Si on recherche le respect, encore faut-il respecter les autres.

PIERRE

Et laisser son appartement se transformer en déchetterie ? La prochaine fois que tu as l'intention d'inviter tes amis, préviens-moi, je vous ferai livrer le contenu d'une tonne à lisier, comme ça vous vous sentirez tout de suite à l'aise !

CHARLOTTE

Je reconnais bien là ta générosité sans limite, mon cher papa.

PIERRE

(sort son mouchoir et l'agite)

Stop, Charlotte, drapeau Reproduction blanc ! Tu veux bien qu'on signe l'armistice ? On ne va pas commencer l'année comme ça, tout de même !

CHARLOTTE

Mais c'est toi aussi !

PIERRE

C'est toi, c'est moi, c'est nous deux… Allez, un petit bisou à son papounet et qui c'est qui arrivera le premier demain en bas de la piste rouge, c'est le papounet !

CHARLOTTE

Alors là, j'aimerais voir ça !

PIERRE

Et qui c'est qui dira : "Papa, sois sympa, attendsmoi" c'est la fifille !

CHARLOTTE

Ça me ferait mal, on parie ?

PIERRE

Chiche ! Le dernier arrivé, paie l'apéro au pied des pistes.

CHARLOTTE

D'accord papounet, commence à t'entraîner parce que demain ça va être dur pour toi.

(Elle prend ses affaires et s'apprête à sortir.)

PIERRE

Charlotte !

CHARLOTTE

Oui ?

PIERRE

Tu sais, je voulais te dire…

CHARLOTTE

(avec un sourire)

Je sais papounet, moi aussi.

(Elle sort)

PIERRE

(seul, il consulte un baromètre mural)

Ah, le baromètre de la bonne humeur revient sur le beau fixe, la dépression s'éloigne… Finalement, nous allons peut-être passer un joyeux réveillon, ça s'arrose ! (Il sort les flûtes à champagne et les met sur la table.) Il est temps que j'aille préparer les toasts.

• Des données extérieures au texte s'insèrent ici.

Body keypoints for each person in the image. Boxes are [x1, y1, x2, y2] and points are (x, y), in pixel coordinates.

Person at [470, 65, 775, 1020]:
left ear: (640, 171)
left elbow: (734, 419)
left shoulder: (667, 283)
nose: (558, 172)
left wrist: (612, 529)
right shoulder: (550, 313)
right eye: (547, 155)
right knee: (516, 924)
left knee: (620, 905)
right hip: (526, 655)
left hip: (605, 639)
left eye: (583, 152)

(Il sort. Entrée de Nanard, Solange et Pépé.)

NANARD

(entrant)

Quel accueil, mes enfants, quel accueil, y'a pas à dire, ils font bien les choses, tu vois la patronne tu avais tort de critiquer, toi qui disais que le gars de l'Agence avait l'air de planer, et bien non, tu vois, ben non… C'est vraiment gentil de leur part d'offrir le champagne à leurs clients. Si, si, tu sais ils n'étaient pas obligés, j'apprécie, vraiment je trouve ça bien.

SOLANGE

C'est vrai Nanard, c'est comme tu le dis. Comme quoi tout le monde peut s'tromper.

NANARD

Comme dit pépé "l'horreur est humaine" pas vrai Pépé ?

PÉPÉ

Aller à la fête foraine, il n'en est pas question !

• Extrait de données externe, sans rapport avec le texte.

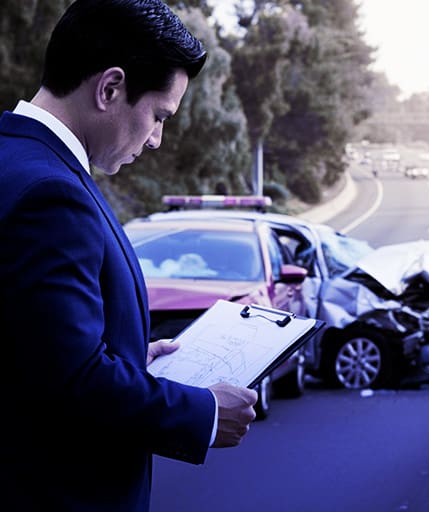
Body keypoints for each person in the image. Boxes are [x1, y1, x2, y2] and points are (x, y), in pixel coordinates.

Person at [0, 1, 259, 510]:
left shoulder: (15, 159)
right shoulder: (54, 194)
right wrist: (202, 413)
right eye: (159, 116)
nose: (157, 139)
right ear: (110, 88)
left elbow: (29, 351)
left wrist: (125, 355)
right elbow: (73, 382)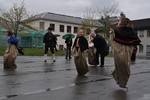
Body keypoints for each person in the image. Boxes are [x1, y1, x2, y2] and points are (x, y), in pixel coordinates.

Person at [110, 17, 141, 88]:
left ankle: (122, 81)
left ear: (122, 22)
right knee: (120, 65)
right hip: (119, 50)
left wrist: (133, 51)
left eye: (119, 21)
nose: (118, 22)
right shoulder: (116, 31)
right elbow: (113, 39)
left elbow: (134, 42)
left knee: (125, 67)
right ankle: (120, 81)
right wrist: (112, 33)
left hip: (127, 51)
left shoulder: (131, 32)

(Il s'installe dans le fauteuil et s'y agrippe.)

NANARD

Pas la peine de t'agripper à ton fauteuil Pépé, t'inquiète pas, (Il crie.) t'iras pas dans les auto-tamponneuses !

PÉPÉ

Mettre mes fesses dans la poudreuse ? T'as qu'à croire tiens… Mais toi, je t'y verrais bien.

NANARD

(à Solange)

Des fois, j'ai l'impression qu'il se fiche de moi le pépé.

SOLANGE

Mais non, tu te fais des idées, dis donc, t'es en train de le couver ton seau à champagne, tu sais, tu peux toujours attendre, il ne va pas faire des petits.

NANARD

Oh, arrête de me chambrer.

SOLANGE

C'est la bouteille que t'es en train de chambrer, paie donc un coup avant que ça refroidisse !

NANARD

Sacré Solange, toi t'es une sacrée ! Elle perd jamais une occasion de lever l'coude, elle craint pas la tendinite, la patronne, c'est bien la fille de son père, pas vrai Pépé ?

(Pépé ne répond pas, désigne la bouteille.)